Du glasnost au silence : ce que la Russie nous dit sur les livres et le pouvoir
Il y a une photographie à laquelle je reviens sans cesse en pensée : une librairie soviétique à Leningrad, en 1988, les rayons soudainement remplis de Boulgakov et de Pasternak après des décennies d'absence. Mon père décrivait quelque chose de similaire à Copenhague cette même année — cette sensation étrange et vertigineuse quand les livres dont on ne parlait qu'en chuchotant apparaissaient enfin au grand jour. La glasnost avait fait cela. Elle avait rendu l'interdit ordinaire, et pendant un bref moment irrationnel, les gens avaient cru que l'interdit resterait ainsi.
Le nouvel essai de Svetlana Satchkova dans Literary Hub retrace l'arc depuis ce moment jusqu'à nos jours : des ouvertures littéraires de l'ère Gorbatchev au silence systématique qui s'est installé sous Poutine, en s'accélérant dramatiquement depuis 2022. Ce n'est pas un essai confortable à lire. C'est le genre d'écriture qui vous fait reposer votre café et rester avec le poids de ce qui est décrit.
Les mécanismes de contrôle sont, désormais, d'un familier déprimant. Des lois suffisamment vagues pour signifier n'importe quoi. Des dénonciations qui semblent empruntées aux années 1930. La criminalisation du mot « guerre » lui-même — un roman qui appelle l'invasion de l'Ukraine par son nom propre devient, légalement, un document séditieux. Un roman pour adolescents, Un été dans un foulard de pionnier, sur deux garçons et un été ordinaire, a été retiré des rayons après condamnation par l'État. Brisé, de Max Falk, a été imprimé avec trois pour cent de son texte noirci — témoignage visuel de l'absurdité à laquelle la littérature est réduite quand l'État insiste pour la corriger.

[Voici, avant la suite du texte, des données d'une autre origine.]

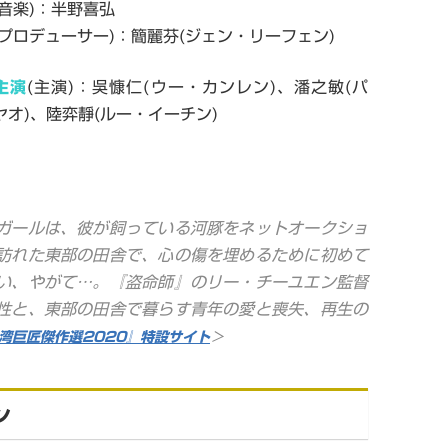
音楽
)
：半野喜弘
プロデューサー
)
：簡麗芬
(
ジェン・リーフェン
)
主演
(
主演
)
：吳慷仁
(
ウー・カンレン
)
、潘之敏
(
パ
ヤオ
)
、陸弈靜
(
ルー・イーチン
)
ガールは、彼が飼っている河豚をネットオークショ
訪れた東部の田舎で、心の傷を埋めるために初めて
い、やがて
…
。『盗命師』のリー・チーユエン監督
性と、東部の田舎で暮らす青年の愛と喪失、再生の
湾巨匠傑作選
2020
』特設サイト
＞
ン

Deux dramaturges, Berkovich et Petriychuk, ont été condamnées à six ans de prison pour une pièce que l'accusation prétendait faire l'apologie du terrorisme. L'éditeur Popcorn Books a été contraint de fermer fin de l'année dernière.
Ce que Satchkova nomme avec précision est le mécanisme le plus insidieux de tous : l'autocensure. « Le but était de répandre l'incertitude et la peur », écrit-elle, « pour que les gens commencent à se censurer eux-mêmes. Et ça a marché. » C'est là le véritable coût de la répression littéraire — non pas seulement les livres qui sont interdits ou noircis, mais les livres qui ne sont jamais écrits parce que l'écrivain a déjà calculé le risque avant de poser le premier mot. La bibliothèque de ce qui n'est pas écrit est toujours plus grande que celle que nous pouvons voir.
Je pense à Knut Hamsun, qui a fait les mauvais choix politiques à la fin de sa vie et a vécu le reste de ses années sous leur ombre. Je pense à Knausgård, dont les six volumes d'impitoyable auto-exposition ont été accueillis en Norvège avec ce type particulier de colère qui vient de la reconnaissance. La littérature a toujours existé en tension avec le pouvoir. Mais il y a une différence entre une littérature qui dérange et une littérature qui est réduite au silence — la différence entre l'inconfort et l'effacement.
Ce que l'essai de Satchkova demande finalement, sans tout à fait le formuler, c'est si nous en Occident prêtons attention au bon moment. La répression est plus facile à résister quand elle est précoce et partielle que quand elle est complète. La librairie de Leningrad en 1988 était une sorte de miracle précisément parce qu'elle était temporaire. Ce qui vient après le silence n'est pas, en général, une nouvelle ouverture.